(Task inputs):
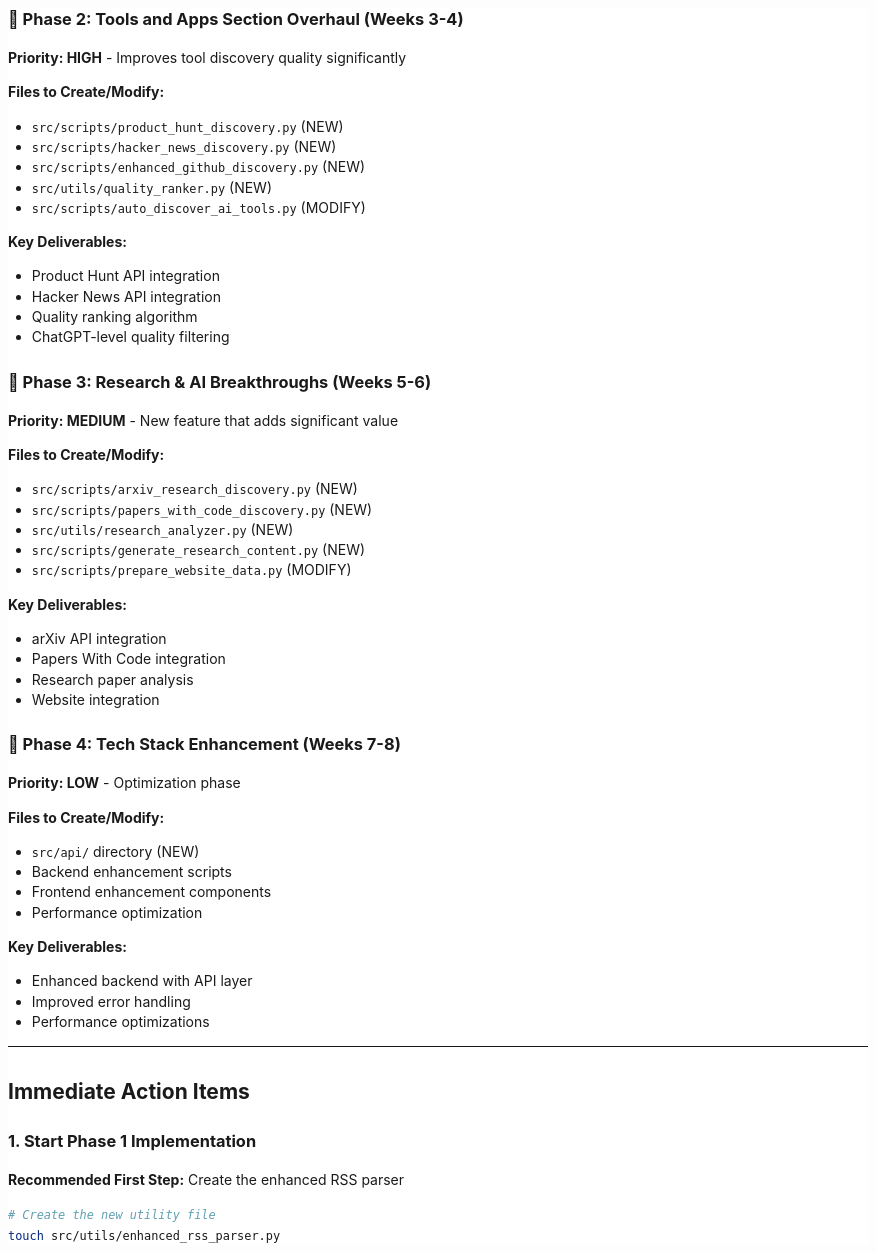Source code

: ### 🎯 Phase 2: Tools and Apps Section Overhaul (Weeks 3-4)
**Priority: HIGH** - Improves tool discovery quality significantly

**Files to Create/Modify:**
- `src/scripts/product_hunt_discovery.py` (NEW)
- `src/scripts/hacker_news_discovery.py` (NEW)
- `src/scripts/enhanced_github_discovery.py` (NEW)
- `src/utils/quality_ranker.py` (NEW)
- `src/scripts/auto_discover_ai_tools.py` (MODIFY)

**Key Deliverables:**
- Product Hunt API integration
- Hacker News API integration
- Quality ranking algorithm
- ChatGPT-level quality filtering

### 🎯 Phase 3: Research & AI Breakthroughs (Weeks 5-6)
**Priority: MEDIUM** - New feature that adds significant value

**Files to Create/Modify:**
- `src/scripts/arxiv_research_discovery.py` (NEW)
- `src/scripts/papers_with_code_discovery.py` (NEW)
- `src/utils/research_analyzer.py` (NEW)
- `src/scripts/generate_research_content.py` (NEW)
- `src/scripts/prepare_website_data.py` (MODIFY)

**Key Deliverables:**
- arXiv API integration
- Papers With Code integration
- Research paper analysis
- Website integration

### 🎯 Phase 4: Tech Stack Enhancement (Weeks 7-8)
**Priority: LOW** - Optimization phase

**Files to Create/Modify:**
- `src/api/` directory (NEW)
- Backend enhancement scripts
- Frontend enhancement components
- Performance optimization

**Key Deliverables:**
- Enhanced backend with API layer
- Improved error handling
- Performance optimizations

---

## Immediate Action Items

### 1. Start Phase 1 Implementation
**Recommended First Step:** Create the enhanced RSS parser
```bash
# Create the new utility file
touch src/utils/enhanced_rss_parser.py
```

(Task description): Send back exactly the lines of the listing above, beginning at the line containing "- Performance optimizations" and ending with the last. Add nothing.

(Response below):
- Performance optimizations

---

## Immediate Action Items

### 1. Start Phase 1 Implementation
**Recommended First Step:** Create the enhanced RSS parser
```bash
# Create the new utility file
touch src/utils/enhanced_rss_parser.py
```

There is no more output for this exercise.